At Amber Lake, Junior dove head first into preparing young horses for the breeding classes. One of his most cherished keepsakes is the ribbon he collected in his first Devon win. He keeps it neatly framed with a photo of himself and Secret Blade, who won the non-Thoroughbred 3-year-old class in 1994.
“That was a favorite. It was something that I had wanted to do,” he said. “It started building and going forward from then.”
Over the years, Junior’s noticed the shift in breeding classes from Thoroughbreds to warmbloods, and he laments the lack of entries in the Thoroughbred classes. Yet, he doesn’t prefer one more than the other.
“I like both; I’ve been successful with both,” he said.
He thinks the shift stems more from laziness than actual quality. “A lot of people just have one breed, and that’s the warmblood. But a Thoroughbred horse is just as good,” he said. “People don’t give them a chance anymore. They don’t want to work at it. They would rather go to Europe and get those horses already going.”
Junior worked for Reed until he and Pitts started their own business in 2006. They became friends in the 1970s when Junior was still working for Rowe, and Pitts groomed for Joan Boyce. She went on to groom for Conrad Homfeld for several years before leaving the equine industry.
In 2004, Pitts started helping Junior at horse shows as a way to get back into the hands-on care.
“My passion has always been taking care of horses,” Pitts said.
The Perfect Business Arc
Unlike trainers who see the in-hand classes as the end game, Junior looks at them as the starting line for young horses.
“A lot of them, once they finish their 3-year-old year, you never see them again. A lot of [people] don’t realize [they] go do different things,” Junior said. “They might go do dressage; they might be jumpers that we don’t hear about. [Some] get hurt, and you don’t hear nothing about it. A lot them show at the little one-day shows and stuff like that.”
After the horses graduate from hunter breeding, Clem Clements breaks them, and Meg Graham shows them under saddle.
The spacious barn aisles at Junior Johnson Training and Sales are quiet. Junior and Pitts don’t take boarders. Walk in and the only sound you’re likely to hear is the soft munching of hay and the occasional snort or sigh of a contented young horse.
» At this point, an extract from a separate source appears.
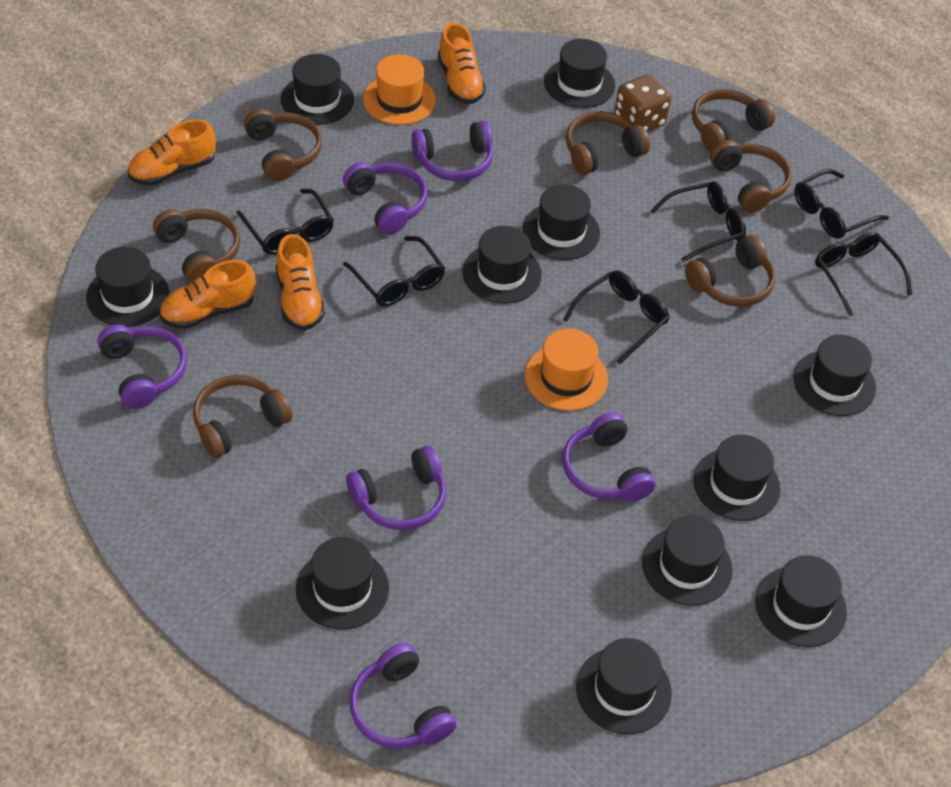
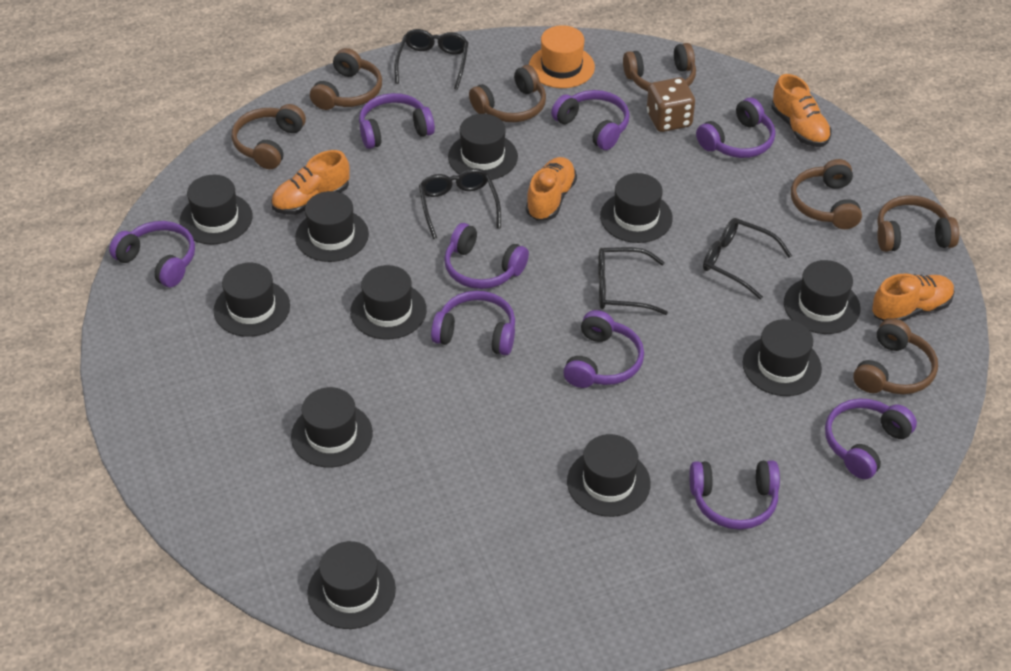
black glasses: [237,189,334,255] [343,236,445,307] [563,271,670,365] [650,181,746,262] [794,169,889,239] [815,232,912,316] = 6 -> [394,29,469,90] [419,168,501,239] [598,247,668,315] [703,218,792,300] = 4
orange hat: [363,54,436,125] [525,329,608,411] = 2 -> [529,25,595,88] = 1
purple headphones: [97,324,187,409] [343,162,428,235] [346,446,446,530] [350,643,457,749] [412,121,493,181] [563,412,656,502] = 6 -> [109,221,195,287] [359,93,435,149] [431,291,515,355] [444,223,529,289] [551,90,629,150] [563,310,644,388] [689,460,780,530] [696,98,775,158] [825,399,917,479] = 9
“I do all the grooming, all the mane pulling, braiding, trimming. Junior, he trains them,” said Pitts. “Junior’s not a kissy-face, lovey type of guy. He loves the horses and respects them. I’m the one who makes them into nice pets.
“We have a dust up every now and then, usually because either he’s telling me how to do my job, or I’m telling him how to do his job,” Pitts joked. “Once they’re trained, once they learn what he tells them—that they need to stand still and they need to stop a certain way—we don’t drill them. Their practice is in the show ring.”
While Junior is best known for his accomplishments on the line, he and Pitts are trying to grow the performance side of their business.
“Our greatest joy is taking them from showing in-hand, then breaking them, starting them over fences, and then taking them to their first horse show,” said Pitts. “To us, that’s the perfect arc for our business. Having said that, we unfortunately don’t get a lot of that.”
Instead, babies often go home with their owners during the off-season, leaving the barn light on clients. “People don’t know that I do train horses,” Junior said.
A Family Tradition
Horse fever seems to run in the Johnson blood, and every summer a member of the newest generation of Johnson horsemen joins the team.